Items from a dataset
◇ ◇ ◇

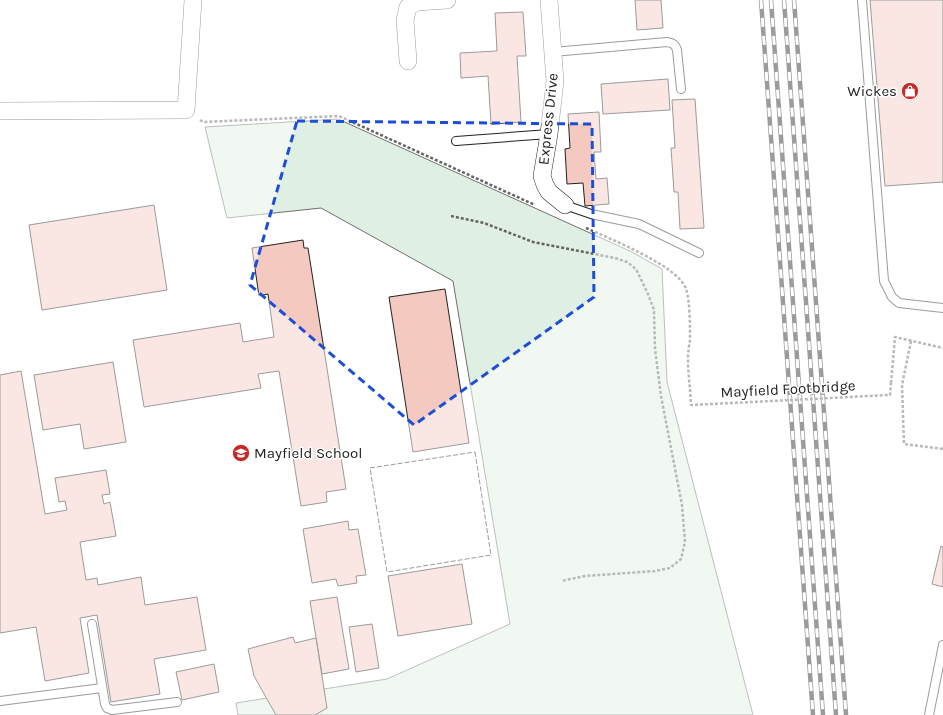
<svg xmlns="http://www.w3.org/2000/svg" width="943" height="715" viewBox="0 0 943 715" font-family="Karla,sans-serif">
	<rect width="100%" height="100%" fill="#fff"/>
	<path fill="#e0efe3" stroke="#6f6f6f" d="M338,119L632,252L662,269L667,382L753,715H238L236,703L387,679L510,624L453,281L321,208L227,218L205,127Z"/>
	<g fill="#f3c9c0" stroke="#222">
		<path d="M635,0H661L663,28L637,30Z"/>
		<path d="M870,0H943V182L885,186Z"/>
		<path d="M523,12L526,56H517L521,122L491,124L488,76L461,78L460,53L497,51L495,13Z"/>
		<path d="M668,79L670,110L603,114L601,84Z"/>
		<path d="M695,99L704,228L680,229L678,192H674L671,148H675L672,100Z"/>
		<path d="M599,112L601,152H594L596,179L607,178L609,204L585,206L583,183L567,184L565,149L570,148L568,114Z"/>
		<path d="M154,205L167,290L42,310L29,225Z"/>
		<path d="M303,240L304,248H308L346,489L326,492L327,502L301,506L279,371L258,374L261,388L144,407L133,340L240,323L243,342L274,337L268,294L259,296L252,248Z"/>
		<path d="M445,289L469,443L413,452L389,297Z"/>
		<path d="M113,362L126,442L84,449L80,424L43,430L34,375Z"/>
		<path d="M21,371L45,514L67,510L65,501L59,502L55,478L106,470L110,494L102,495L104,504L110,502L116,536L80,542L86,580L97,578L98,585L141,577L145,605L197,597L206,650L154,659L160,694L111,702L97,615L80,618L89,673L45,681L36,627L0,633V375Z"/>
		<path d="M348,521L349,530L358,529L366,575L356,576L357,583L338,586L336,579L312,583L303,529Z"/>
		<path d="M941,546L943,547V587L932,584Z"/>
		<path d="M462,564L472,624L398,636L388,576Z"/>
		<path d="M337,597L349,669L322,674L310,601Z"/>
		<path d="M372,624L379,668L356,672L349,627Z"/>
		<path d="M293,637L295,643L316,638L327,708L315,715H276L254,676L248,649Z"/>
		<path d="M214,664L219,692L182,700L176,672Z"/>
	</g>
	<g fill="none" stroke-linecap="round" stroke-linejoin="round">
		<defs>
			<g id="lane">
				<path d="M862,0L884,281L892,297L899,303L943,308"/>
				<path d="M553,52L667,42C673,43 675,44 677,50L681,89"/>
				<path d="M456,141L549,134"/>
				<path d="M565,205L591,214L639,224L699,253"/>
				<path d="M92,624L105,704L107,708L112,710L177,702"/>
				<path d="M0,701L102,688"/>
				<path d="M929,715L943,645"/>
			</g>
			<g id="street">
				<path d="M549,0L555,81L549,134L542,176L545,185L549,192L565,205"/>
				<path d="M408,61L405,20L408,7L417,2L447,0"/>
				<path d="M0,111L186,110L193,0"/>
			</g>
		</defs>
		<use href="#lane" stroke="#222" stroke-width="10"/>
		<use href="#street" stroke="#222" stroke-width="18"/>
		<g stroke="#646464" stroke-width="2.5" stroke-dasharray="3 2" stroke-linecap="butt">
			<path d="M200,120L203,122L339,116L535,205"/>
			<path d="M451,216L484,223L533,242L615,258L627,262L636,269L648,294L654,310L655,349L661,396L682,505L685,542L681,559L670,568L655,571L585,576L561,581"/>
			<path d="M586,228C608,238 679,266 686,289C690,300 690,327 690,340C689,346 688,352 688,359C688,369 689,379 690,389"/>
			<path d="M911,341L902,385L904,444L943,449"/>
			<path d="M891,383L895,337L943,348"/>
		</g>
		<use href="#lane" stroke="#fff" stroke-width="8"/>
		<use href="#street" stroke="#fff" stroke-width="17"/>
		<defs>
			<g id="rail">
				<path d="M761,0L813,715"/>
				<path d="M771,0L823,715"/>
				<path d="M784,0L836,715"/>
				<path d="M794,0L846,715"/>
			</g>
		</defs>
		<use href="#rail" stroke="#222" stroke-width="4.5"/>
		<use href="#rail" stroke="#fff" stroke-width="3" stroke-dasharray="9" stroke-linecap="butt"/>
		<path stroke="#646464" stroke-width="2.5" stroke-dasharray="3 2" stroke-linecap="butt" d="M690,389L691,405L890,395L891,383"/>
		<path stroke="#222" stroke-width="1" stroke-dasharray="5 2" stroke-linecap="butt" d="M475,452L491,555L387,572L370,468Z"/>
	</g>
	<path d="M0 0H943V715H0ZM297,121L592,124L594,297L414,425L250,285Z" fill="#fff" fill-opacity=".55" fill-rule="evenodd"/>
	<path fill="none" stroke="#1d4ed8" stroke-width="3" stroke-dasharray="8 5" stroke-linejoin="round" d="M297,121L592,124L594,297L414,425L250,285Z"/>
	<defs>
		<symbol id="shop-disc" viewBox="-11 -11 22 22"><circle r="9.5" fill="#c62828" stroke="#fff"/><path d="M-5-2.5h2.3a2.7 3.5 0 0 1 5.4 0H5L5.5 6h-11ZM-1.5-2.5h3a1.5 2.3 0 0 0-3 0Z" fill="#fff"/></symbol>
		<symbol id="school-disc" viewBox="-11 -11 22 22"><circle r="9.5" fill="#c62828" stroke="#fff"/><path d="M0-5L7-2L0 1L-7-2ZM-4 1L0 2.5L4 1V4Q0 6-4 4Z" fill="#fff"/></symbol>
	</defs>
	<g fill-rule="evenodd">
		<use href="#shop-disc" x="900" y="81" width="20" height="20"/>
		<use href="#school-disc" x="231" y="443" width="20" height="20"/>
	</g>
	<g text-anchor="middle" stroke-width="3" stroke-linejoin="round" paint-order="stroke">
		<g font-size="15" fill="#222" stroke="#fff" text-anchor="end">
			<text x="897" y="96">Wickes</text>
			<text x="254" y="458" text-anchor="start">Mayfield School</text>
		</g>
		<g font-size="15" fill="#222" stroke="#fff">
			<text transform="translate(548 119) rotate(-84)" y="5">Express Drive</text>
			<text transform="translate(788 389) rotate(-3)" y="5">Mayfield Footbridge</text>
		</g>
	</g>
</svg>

◇ ◇ ◇

- [EXERCISE]:
Repeat the data above exactly, but not the pictures.

- [THE ANSWER]:
<svg xmlns="http://www.w3.org/2000/svg" width="943" height="715" viewBox="0 0 943 715" font-family="Karla,sans-serif">
	<rect width="100%" height="100%" fill="#fff"/>
	<path fill="#e0efe3" stroke="#6f6f6f" d="M338,119L632,252L662,269L667,382L753,715H238L236,703L387,679L510,624L453,281L321,208L227,218L205,127Z"/>
	<g fill="#f3c9c0" stroke="#222">
		<path d="M635,0H661L663,28L637,30Z"/>
		<path d="M870,0H943V182L885,186Z"/>
		<path d="M523,12L526,56H517L521,122L491,124L488,76L461,78L460,53L497,51L495,13Z"/>
		<path d="M668,79L670,110L603,114L601,84Z"/>
		<path d="M695,99L704,228L680,229L678,192H674L671,148H675L672,100Z"/>
		<path d="M599,112L601,152H594L596,179L607,178L609,204L585,206L583,183L567,184L565,149L570,148L568,114Z"/>
		<path d="M154,205L167,290L42,310L29,225Z"/>
		<path d="M303,240L304,248H308L346,489L326,492L327,502L301,506L279,371L258,374L261,388L144,407L133,340L240,323L243,342L274,337L268,294L259,296L252,248Z"/>
		<path d="M445,289L469,443L413,452L389,297Z"/>
		<path d="M113,362L126,442L84,449L80,424L43,430L34,375Z"/>
		<path d="M21,371L45,514L67,510L65,501L59,502L55,478L106,470L110,494L102,495L104,504L110,502L116,536L80,542L86,580L97,578L98,585L141,577L145,605L197,597L206,650L154,659L160,694L111,702L97,615L80,618L89,673L45,681L36,627L0,633V375Z"/>
		<path d="M348,521L349,530L358,529L366,575L356,576L357,583L338,586L336,579L312,583L303,529Z"/>
		<path d="M941,546L943,547V587L932,584Z"/>
		<path d="M462,564L472,624L398,636L388,576Z"/>
		<path d="M337,597L349,669L322,674L310,601Z"/>
		<path d="M372,624L379,668L356,672L349,627Z"/>
		<path d="M293,637L295,643L316,638L327,708L315,715H276L254,676L248,649Z"/>
		<path d="M214,664L219,692L182,700L176,672Z"/>
	</g>
	<g fill="none" stroke-linecap="round" stroke-linejoin="round">
		<defs>
			<g id="lane">
				<path d="M862,0L884,281L892,297L899,303L943,308"/>
				<path d="M553,52L667,42C673,43 675,44 677,50L681,89"/>
				<path d="M456,141L549,134"/>
				<path d="M565,205L591,214L639,224L699,253"/>
				<path d="M92,624L105,704L107,708L112,710L177,702"/>
				<path d="M0,701L102,688"/>
				<path d="M929,715L943,645"/>
			</g>
			<g id="street">
				<path d="M549,0L555,81L549,134L542,176L545,185L549,192L565,205"/>
				<path d="M408,61L405,20L408,7L417,2L447,0"/>
				<path d="M0,111L186,110L193,0"/>
			</g>
		</defs>
		<use href="#lane" stroke="#222" stroke-width="10"/>
		<use href="#street" stroke="#222" stroke-width="18"/>
		<g stroke="#646464" stroke-width="2.5" stroke-dasharray="3 2" stroke-linecap="butt">
			<path d="M200,120L203,122L339,116L535,205"/>
			<path d="M451,216L484,223L533,242L615,258L627,262L636,269L648,294L654,310L655,349L661,396L682,505L685,542L681,559L670,568L655,571L585,576L561,581"/>
			<path d="M586,228C608,238 679,266 686,289C690,300 690,327 690,340C689,346 688,352 688,359C688,369 689,379 690,389"/>
			<path d="M911,341L902,385L904,444L943,449"/>
			<path d="M891,383L895,337L943,348"/>
		</g>
		<use href="#lane" stroke="#fff" stroke-width="8"/>
		<use href="#street" stroke="#fff" stroke-width="17"/>
		<defs>
			<g id="rail">
				<path d="M761,0L813,715"/>
				<path d="M771,0L823,715"/>
				<path d="M784,0L836,715"/>
				<path d="M794,0L846,715"/>
			</g>
		</defs>
		<use href="#rail" stroke="#222" stroke-width="4.5"/>
		<use href="#rail" stroke="#fff" stroke-width="3" stroke-dasharray="9" stroke-linecap="butt"/>
		<path stroke="#646464" stroke-width="2.5" stroke-dasharray="3 2" stroke-linecap="butt" d="M690,389L691,405L890,395L891,383"/>
		<path stroke="#222" stroke-width="1" stroke-dasharray="5 2" stroke-linecap="butt" d="M475,452L491,555L387,572L370,468Z"/>
	</g>
	<path d="M0 0H943V715H0ZM297,121L592,124L594,297L414,425L250,285Z" fill="#fff" fill-opacity=".55" fill-rule="evenodd"/>
	<path fill="none" stroke="#1d4ed8" stroke-width="3" stroke-dasharray="8 5" stroke-linejoin="round" d="M297,121L592,124L594,297L414,425L250,285Z"/>
	<defs>
		<symbol id="shop-disc" viewBox="-11 -11 22 22"><circle r="9.5" fill="#c62828" stroke="#fff"/><path d="M-5-2.5h2.3a2.7 3.5 0 0 1 5.4 0H5L5.5 6h-11ZM-1.5-2.5h3a1.5 2.3 0 0 0-3 0Z" fill="#fff"/></symbol>
		<symbol id="school-disc" viewBox="-11 -11 22 22"><circle r="9.5" fill="#c62828" stroke="#fff"/><path d="M0-5L7-2L0 1L-7-2ZM-4 1L0 2.5L4 1V4Q0 6-4 4Z" fill="#fff"/></symbol>
	</defs>
	<g fill-rule="evenodd">
		<use href="#shop-disc" x="900" y="81" width="20" height="20"/>
		<use href="#school-disc" x="231" y="443" width="20" height="20"/>
	</g>
	<g text-anchor="middle" stroke-width="3" stroke-linejoin="round" paint-order="stroke">
		<g font-size="15" fill="#222" stroke="#fff" text-anchor="end">
			<text x="897" y="96">Wickes</text>
			<text x="254" y="458" text-anchor="start">Mayfield School</text>
		</g>
		<g font-size="15" fill="#222" stroke="#fff">
			<text transform="translate(548 119) rotate(-84)" y="5">Express Drive</text>
			<text transform="translate(788 389) rotate(-3)" y="5">Mayfield Footbridge</text>
		</g>
	</g>
</svg>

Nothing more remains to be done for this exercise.